On the whole, I found Ateek’s liberation theology inspiring, especially when compared against the contemporary prevelant view among Christians that is shy of criticizing Israel due to holocaust guilt, a process which in Ateek’s words prevents the “emergence of the prophetic”. I will try to pick up a copy of his book “Justice and Only Justice“, because I’m genuinely interested in the way biblical stories can be used to motivate struggles for freedom and justice. In general, I remain unsure about the role of identity-politics in the conflict, and uncomfortable with taking any stand on this issue. But that doesn’t mean I’m not interested in continuing to learn more about it.

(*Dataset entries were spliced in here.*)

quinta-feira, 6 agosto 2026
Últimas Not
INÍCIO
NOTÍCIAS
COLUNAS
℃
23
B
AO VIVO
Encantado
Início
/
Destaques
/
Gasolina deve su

The talk ended with a call for Palestinians to engage in all forms of non-violent resistance against the Israeli occupation. He is a founding organizer of the Kairos document, and this is pushing his organization and organizations that support them towards the Boycott Divestment and Sanctions movement. He spoke in the question period about struggles to get Churches to divest form companies involved in the occupation – even one case of investments in companies making the concrete for the wall that surrounds the church that holds the investment! He also spoke about how his organization is still supporting the 2 state solution and a resolution based on international law, but he recognizes that the Israelis have turned this solution to garbage and that he will never support a 2 state solution in the way that Israel envisions it. He said openly that a 1 state solution is the ideal, and ended his talk with a very hopeful claim, all the more hopeful for knowing how many Israeli Jews he has himself worked with:
When a Jew converts from Zionism to Justice, they never talk about two states.